** Exercise objective **
Each line of the data has to be retyped exactly as it is.

--- Dataset Enclosed Below ---

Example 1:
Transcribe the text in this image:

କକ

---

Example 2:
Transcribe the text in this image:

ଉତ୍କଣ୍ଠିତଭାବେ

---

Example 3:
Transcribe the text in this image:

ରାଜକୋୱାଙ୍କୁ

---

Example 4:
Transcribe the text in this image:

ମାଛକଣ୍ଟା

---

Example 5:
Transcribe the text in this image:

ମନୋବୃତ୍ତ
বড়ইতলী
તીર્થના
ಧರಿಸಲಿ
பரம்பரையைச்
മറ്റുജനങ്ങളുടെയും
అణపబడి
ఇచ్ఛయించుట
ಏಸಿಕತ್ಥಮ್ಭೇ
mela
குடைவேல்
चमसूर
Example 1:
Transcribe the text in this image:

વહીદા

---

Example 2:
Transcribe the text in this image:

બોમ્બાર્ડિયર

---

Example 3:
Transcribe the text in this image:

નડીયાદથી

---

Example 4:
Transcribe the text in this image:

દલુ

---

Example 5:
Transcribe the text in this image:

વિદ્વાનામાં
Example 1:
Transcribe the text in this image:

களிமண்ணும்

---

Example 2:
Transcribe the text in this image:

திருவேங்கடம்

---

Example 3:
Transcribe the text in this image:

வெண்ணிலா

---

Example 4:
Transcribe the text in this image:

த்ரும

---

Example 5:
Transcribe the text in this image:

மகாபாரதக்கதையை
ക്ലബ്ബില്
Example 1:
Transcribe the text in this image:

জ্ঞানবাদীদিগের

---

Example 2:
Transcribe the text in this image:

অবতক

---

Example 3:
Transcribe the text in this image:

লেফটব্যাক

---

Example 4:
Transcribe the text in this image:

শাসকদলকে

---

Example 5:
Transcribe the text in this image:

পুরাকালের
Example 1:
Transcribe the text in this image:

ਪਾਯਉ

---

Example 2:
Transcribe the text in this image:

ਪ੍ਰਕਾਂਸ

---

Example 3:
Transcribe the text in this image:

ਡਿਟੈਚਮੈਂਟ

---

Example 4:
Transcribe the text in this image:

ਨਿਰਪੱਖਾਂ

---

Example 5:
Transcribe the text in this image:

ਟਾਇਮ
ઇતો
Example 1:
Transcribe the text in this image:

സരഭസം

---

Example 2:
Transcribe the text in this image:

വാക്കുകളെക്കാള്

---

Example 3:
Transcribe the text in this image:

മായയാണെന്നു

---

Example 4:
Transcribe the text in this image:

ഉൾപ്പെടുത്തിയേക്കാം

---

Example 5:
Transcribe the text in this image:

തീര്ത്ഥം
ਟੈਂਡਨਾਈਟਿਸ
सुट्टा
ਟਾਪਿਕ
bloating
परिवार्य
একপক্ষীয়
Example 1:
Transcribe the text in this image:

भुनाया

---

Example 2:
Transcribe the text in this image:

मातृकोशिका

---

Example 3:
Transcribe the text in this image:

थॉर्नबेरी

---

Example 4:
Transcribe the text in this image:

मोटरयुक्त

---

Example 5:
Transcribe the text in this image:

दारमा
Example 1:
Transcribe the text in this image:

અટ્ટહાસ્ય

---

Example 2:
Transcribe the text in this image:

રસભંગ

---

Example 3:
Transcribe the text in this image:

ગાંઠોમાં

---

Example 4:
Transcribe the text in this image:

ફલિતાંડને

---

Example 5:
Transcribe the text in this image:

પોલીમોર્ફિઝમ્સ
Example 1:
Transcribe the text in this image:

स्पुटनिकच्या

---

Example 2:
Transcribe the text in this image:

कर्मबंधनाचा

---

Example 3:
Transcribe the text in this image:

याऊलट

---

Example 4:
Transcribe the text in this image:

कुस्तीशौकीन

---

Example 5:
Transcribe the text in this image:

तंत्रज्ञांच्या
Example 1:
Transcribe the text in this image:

--- End of Enclosed Dataset ---

** Written answer **
Example 1:
Transcribe the text in this image:

କକ

---

Example 2:
Transcribe the text in this image:

ଉତ୍କଣ୍ଠିତଭାବେ

---

Example 3:
Transcribe the text in this image:

ରାଜକୋୱାଙ୍କୁ

---

Example 4:
Transcribe the text in this image:

ମାଛକଣ୍ଟା

---

Example 5:
Transcribe the text in this image:

ମନୋବୃତ୍ତ
বড়ইতলী
તીર્થના
ಧರಿಸಲಿ
பரம்பரையைச்
മറ്റുജനങ്ങളുടെയും
అణపబడి
ఇచ్ఛయించుట
ಏಸಿಕತ್ಥಮ್ಭೇ
mela
குடைவேல்
चमसूर
Example 1:
Transcribe the text in this image:

વહીદા

---

Example 2:
Transcribe the text in this image:

બોમ્બાર્ડિયર

---

Example 3:
Transcribe the text in this image:

નડીયાદથી

---

Example 4:
Transcribe the text in this image:

દલુ

---

Example 5:
Transcribe the text in this image:

વિદ્વાનામાં
Example 1:
Transcribe the text in this image:

களிமண்ணும்

---

Example 2:
Transcribe the text in this image:

திருவேங்கடம்

---

Example 3:
Transcribe the text in this image:

வெண்ணிலா

---

Example 4:
Transcribe the text in this image:

த்ரும

---

Example 5:
Transcribe the text in this image:

மகாபாரதக்கதையை
ക്ലബ്ബില്
Example 1:
Transcribe the text in this image:

জ্ঞানবাদীদিগের

---

Example 2:
Transcribe the text in this image:

অবতক

---

Example 3:
Transcribe the text in this image:

লেফটব্যাক

---

Example 4:
Transcribe the text in this image:

শাসকদলকে

---

Example 5:
Transcribe the text in this image:

পুরাকালের
Example 1:
Transcribe the text in this image:

ਪਾਯਉ

---

Example 2:
Transcribe the text in this image:

ਪ੍ਰਕਾਂਸ

---

Example 3:
Transcribe the text in this image:

ਡਿਟੈਚਮੈਂਟ

---

Example 4:
Transcribe the text in this image:

ਨਿਰਪੱਖਾਂ

---

Example 5:
Transcribe the text in this image:

ਟਾਇਮ
ઇતો
Example 1:
Transcribe the text in this image:

സരഭസം

---

Example 2:
Transcribe the text in this image:

വാക്കുകളെക്കാള്

---

Example 3:
Transcribe the text in this image:

മായയാണെന്നു

---

Example 4:
Transcribe the text in this image:

ഉൾപ്പെടുത്തിയേക്കാം

---

Example 5:
Transcribe the text in this image:

തീര്ത്ഥം
ਟੈਂਡਨਾਈਟਿਸ
सुट्टा
ਟਾਪਿਕ
bloating
परिवार्य
একপক্ষীয়
Example 1:
Transcribe the text in this image:

भुनाया

---

Example 2:
Transcribe the text in this image:

मातृकोशिका

---

Example 3:
Transcribe the text in this image:

थॉर्नबेरी

---

Example 4:
Transcribe the text in this image:

मोटरयुक्त

---

Example 5:
Transcribe the text in this image:

दारमा
Example 1:
Transcribe the text in this image:

અટ્ટહાસ્ય

---

Example 2:
Transcribe the text in this image:

રસભંગ

---

Example 3:
Transcribe the text in this image:

ગાંઠોમાં

---

Example 4:
Transcribe the text in this image:

ફલિતાંડને

---

Example 5:
Transcribe the text in this image:

પોલીમોર્ફિઝમ્સ
Example 1:
Transcribe the text in this image:

स्पुटनिकच्या

---

Example 2:
Transcribe the text in this image:

कर्मबंधनाचा

---

Example 3:
Transcribe the text in this image:

याऊलट

---

Example 4:
Transcribe the text in this image:

कुस्तीशौकीन

---

Example 5:
Transcribe the text in this image:

तंत्रज्ञांच्या
Example 1:
Transcribe the text in this image:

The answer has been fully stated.